**Exercise description:** Report every line of the records that includes the word "root".

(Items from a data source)
——

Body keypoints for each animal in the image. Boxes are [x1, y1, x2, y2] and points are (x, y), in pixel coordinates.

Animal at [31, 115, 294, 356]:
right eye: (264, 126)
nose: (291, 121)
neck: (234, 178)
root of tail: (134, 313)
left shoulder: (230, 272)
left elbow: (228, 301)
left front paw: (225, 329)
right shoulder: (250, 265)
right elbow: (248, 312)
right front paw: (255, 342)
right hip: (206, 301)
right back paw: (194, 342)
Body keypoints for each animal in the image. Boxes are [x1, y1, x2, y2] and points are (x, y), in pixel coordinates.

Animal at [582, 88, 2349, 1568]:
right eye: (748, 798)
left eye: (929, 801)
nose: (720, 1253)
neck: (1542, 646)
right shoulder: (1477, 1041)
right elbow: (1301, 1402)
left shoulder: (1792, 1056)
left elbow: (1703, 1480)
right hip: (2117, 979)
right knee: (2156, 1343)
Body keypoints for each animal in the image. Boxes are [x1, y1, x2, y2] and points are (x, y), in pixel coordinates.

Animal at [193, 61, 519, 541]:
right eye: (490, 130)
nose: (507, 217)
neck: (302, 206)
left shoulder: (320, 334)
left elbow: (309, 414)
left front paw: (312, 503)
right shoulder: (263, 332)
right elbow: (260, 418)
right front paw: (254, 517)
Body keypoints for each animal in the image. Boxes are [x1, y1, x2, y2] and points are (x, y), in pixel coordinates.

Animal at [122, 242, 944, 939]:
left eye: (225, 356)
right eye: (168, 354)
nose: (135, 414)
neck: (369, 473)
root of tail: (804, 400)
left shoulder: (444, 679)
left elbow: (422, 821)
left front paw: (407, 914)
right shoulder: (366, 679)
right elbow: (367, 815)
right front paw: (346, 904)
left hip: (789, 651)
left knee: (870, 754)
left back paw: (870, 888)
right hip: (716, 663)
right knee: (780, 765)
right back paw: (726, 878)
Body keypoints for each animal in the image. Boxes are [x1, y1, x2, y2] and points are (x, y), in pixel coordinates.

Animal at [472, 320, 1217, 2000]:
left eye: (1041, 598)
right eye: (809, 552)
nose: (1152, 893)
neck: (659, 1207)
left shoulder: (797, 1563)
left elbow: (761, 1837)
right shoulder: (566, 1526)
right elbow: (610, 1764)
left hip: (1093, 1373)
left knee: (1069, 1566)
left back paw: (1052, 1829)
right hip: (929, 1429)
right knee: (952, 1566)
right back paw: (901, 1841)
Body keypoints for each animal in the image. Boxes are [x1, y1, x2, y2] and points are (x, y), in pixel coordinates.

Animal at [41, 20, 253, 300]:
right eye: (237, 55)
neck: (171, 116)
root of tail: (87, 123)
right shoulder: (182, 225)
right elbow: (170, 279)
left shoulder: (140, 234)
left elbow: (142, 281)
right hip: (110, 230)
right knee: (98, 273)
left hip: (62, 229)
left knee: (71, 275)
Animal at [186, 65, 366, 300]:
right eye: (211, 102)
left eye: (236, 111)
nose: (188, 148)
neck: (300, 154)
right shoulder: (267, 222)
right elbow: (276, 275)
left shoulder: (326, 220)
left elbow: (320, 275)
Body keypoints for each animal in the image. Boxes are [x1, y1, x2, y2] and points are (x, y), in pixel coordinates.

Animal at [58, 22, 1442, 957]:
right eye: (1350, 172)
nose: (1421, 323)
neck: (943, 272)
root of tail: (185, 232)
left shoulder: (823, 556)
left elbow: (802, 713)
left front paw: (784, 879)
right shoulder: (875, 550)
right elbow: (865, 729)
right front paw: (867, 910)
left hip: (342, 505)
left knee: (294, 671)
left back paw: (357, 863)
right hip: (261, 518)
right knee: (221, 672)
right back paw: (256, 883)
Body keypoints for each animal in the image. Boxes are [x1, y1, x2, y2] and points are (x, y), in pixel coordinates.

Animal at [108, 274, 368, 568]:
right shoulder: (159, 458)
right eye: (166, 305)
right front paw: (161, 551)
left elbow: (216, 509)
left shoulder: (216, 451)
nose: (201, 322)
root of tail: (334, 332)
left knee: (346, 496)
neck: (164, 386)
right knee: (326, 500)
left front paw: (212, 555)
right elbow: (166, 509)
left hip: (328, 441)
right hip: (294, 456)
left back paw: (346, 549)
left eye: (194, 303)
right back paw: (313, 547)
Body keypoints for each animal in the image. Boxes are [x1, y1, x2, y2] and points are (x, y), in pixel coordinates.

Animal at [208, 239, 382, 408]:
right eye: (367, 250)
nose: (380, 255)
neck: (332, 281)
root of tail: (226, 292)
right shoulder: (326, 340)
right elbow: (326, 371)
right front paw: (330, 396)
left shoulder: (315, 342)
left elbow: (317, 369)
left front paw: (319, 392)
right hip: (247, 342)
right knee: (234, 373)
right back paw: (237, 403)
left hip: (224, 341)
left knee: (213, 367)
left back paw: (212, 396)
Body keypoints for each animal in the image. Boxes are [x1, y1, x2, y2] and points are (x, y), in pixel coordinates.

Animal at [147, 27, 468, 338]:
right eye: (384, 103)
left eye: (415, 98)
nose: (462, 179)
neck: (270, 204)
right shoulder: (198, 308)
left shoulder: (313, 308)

——

**Exercise output:**
root of tail: (134, 313)
root of tail: (804, 400)
root of tail: (87, 123)
root of tail: (185, 232)
root of tail: (334, 332)
root of tail: (226, 292)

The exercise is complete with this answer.